Task goal: What you produce should match the records below precisely, except that images are removed.

[Input for this task — start]

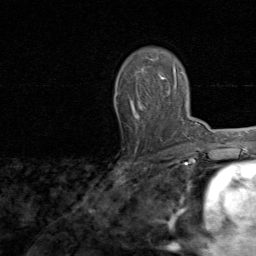
Breast MRI, one axial slice; cropped to one breast; dynamic contrast-enhanced series, time point 2 of 8 at this slice position (early post-contrast); 1.5 T; TE 1.7 ms, TR 4.5 ms; 256 × 256 image matrix, field of view 180 × 180 mm. Female patient.
Annotated regions visible in this slice (semi-automatically segmented with operator editing):
- enhancing-tissue mask used for the functional tumour volume (all voxels passing the contrast-enhancement thresholds inside the analysis volume; usually the tumour): bounding box [x1, y1, x2, y2] px = [130, 55, 167, 119]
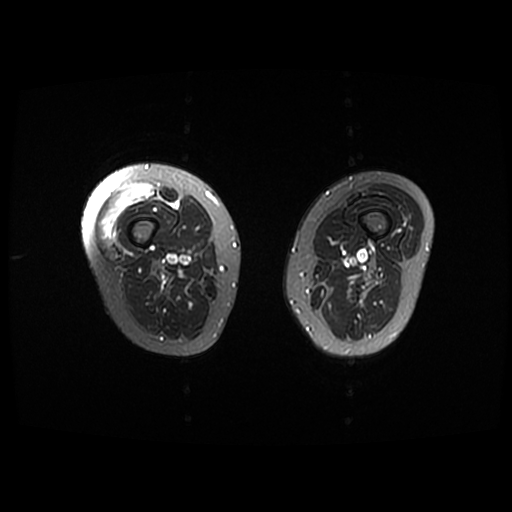
MRI of an extremity soft-tissue mass, one axial slice; slice 4 of 42 in the series (ordered by position); T2-weighted fat-saturated; 6 mm slice thickness; 512 × 512 image matrix, field of view 440 × 440 mm. Female patient. Case-level facts recorded for this patient, not image findings: histological type: pleiomorphic undifferentiated sarcoma; grade: high; site of the primary tumour: right quadricep.
Annotated regions visible in this slice (manually delineated by an expert):
- gross tumour volume including surrounding oedema: bounding box <98,183,157,240> (left, top, right, bottom; pixels)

[Input for this task — finish]

Solved exercise:
Breast MRI, one axial slice; cropped to one breast; dynamic contrast-enhanced series, time point 2 of 8 at this slice position (early post-contrast); 1.5 T; TE 1.7 ms, TR 4.5 ms; 256 × 256 image matrix, field of view 180 × 180 mm. Female patient.
Annotated regions visible in this slice (semi-automatically segmented with operator editing):
- enhancing-tissue mask used for the functional tumour volume (all voxels passing the contrast-enhancement thresholds inside the analysis volume; usually the tumour): bounding box [x1, y1, x2, y2] px = [130, 55, 167, 119]
MRI of an extremity soft-tissue mass, one axial slice; slice 4 of 42 in the series (ordered by position); T2-weighted fat-saturated; 6 mm slice thickness; 512 × 512 image matrix, field of view 440 × 440 mm. Female patient. Case-level facts recorded for this patient, not image findings: histological type: pleiomorphic undifferentiated sarcoma; grade: high; site of the primary tumour: right quadricep.
Annotated regions visible in this slice (manually delineated by an expert):
- gross tumour volume including surrounding oedema: bounding box <98,183,157,240> (left, top, right, bottom; pixels)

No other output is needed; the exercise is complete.